Recorded data |

------------------------

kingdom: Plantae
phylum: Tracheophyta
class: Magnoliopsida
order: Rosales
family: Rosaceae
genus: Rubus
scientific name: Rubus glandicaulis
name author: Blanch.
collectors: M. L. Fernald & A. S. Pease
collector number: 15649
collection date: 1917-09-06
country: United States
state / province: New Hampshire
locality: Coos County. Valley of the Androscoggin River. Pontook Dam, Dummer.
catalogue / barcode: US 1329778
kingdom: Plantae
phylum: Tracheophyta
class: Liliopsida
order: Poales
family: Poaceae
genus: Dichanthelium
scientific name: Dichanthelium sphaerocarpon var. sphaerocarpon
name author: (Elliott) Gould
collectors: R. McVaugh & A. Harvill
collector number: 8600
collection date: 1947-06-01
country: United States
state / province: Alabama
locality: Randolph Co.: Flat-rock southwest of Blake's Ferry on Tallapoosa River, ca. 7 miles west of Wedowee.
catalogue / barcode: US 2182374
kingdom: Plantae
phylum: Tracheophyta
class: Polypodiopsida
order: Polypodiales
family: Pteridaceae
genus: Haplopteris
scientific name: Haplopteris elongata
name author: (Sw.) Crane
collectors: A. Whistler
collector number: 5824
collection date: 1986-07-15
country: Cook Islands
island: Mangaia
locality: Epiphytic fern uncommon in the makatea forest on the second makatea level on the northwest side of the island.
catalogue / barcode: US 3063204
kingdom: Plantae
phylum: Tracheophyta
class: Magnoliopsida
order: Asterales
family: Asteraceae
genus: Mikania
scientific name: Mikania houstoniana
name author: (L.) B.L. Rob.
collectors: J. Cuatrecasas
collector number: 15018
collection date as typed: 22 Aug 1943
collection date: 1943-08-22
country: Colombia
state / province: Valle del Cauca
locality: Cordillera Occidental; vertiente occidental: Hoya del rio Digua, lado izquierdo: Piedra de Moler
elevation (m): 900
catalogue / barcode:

------------------------

Stated problem | State only the number of lines in the material above that contain the string "author".

Complete answer | 4